Having $\alpha_{k}=\frac{1}{k}$ averages out noise, but treats all data equally. Having $\alpha_{k}$ a constant means more recent data is used, but any noise in the data become noise in the rolling average. Using a constant, $\alpha$, gives an exponentially-decaying rolling average as item $v_{k-n}$, which is $n$ steps before the current value, has weight $(1-\alpha)^{n}$ in the average.

You could reduce $\alpha$ more slowly and potentially have the benefits of both approaches: weighting recent observations more and still converging to the mean.

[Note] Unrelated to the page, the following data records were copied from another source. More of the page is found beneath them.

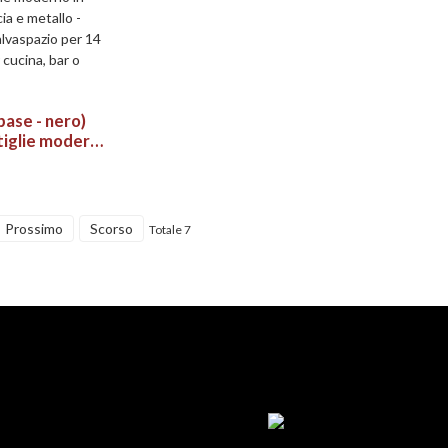
base - nero)
iglie moderno
 acacia e
 Organizer
io per 14
per cucina, bar
Prossimo
Scorso
Totale 7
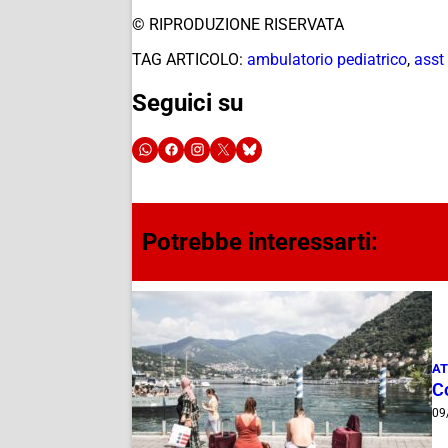
© RIPRODUZIONE RISERVATA
TAG ARTICOLO:
ambulatorio pediatrico
,
asst
Seguici su
Potrebbe interessarti:
AT
C
09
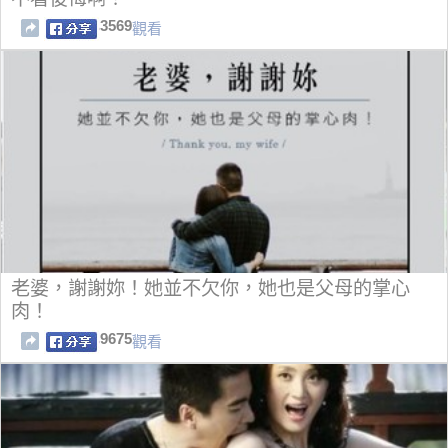
3569
觀看
老婆，謝謝妳！她並不欠你，她也是父母的掌心
肉！
9675
觀看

You can guarantee convergence if

 $\sum_{k=1}^{\infty}\alpha_{k}=\infty\mbox{ ~{}~{} and ~{}~{} }\sum_{k=1}^{% \infty}\alpha_{k}^{2}<\infty.$

The first condition is to ensure that random fluctuations and initial conditions get averaged out, and the second condition guarantees convergence.

The rolling average is used for the simple controller of Example 2.3, some of the optimizers for neural networks in Section 8.2, and for reinforcement learning in Section 13.3.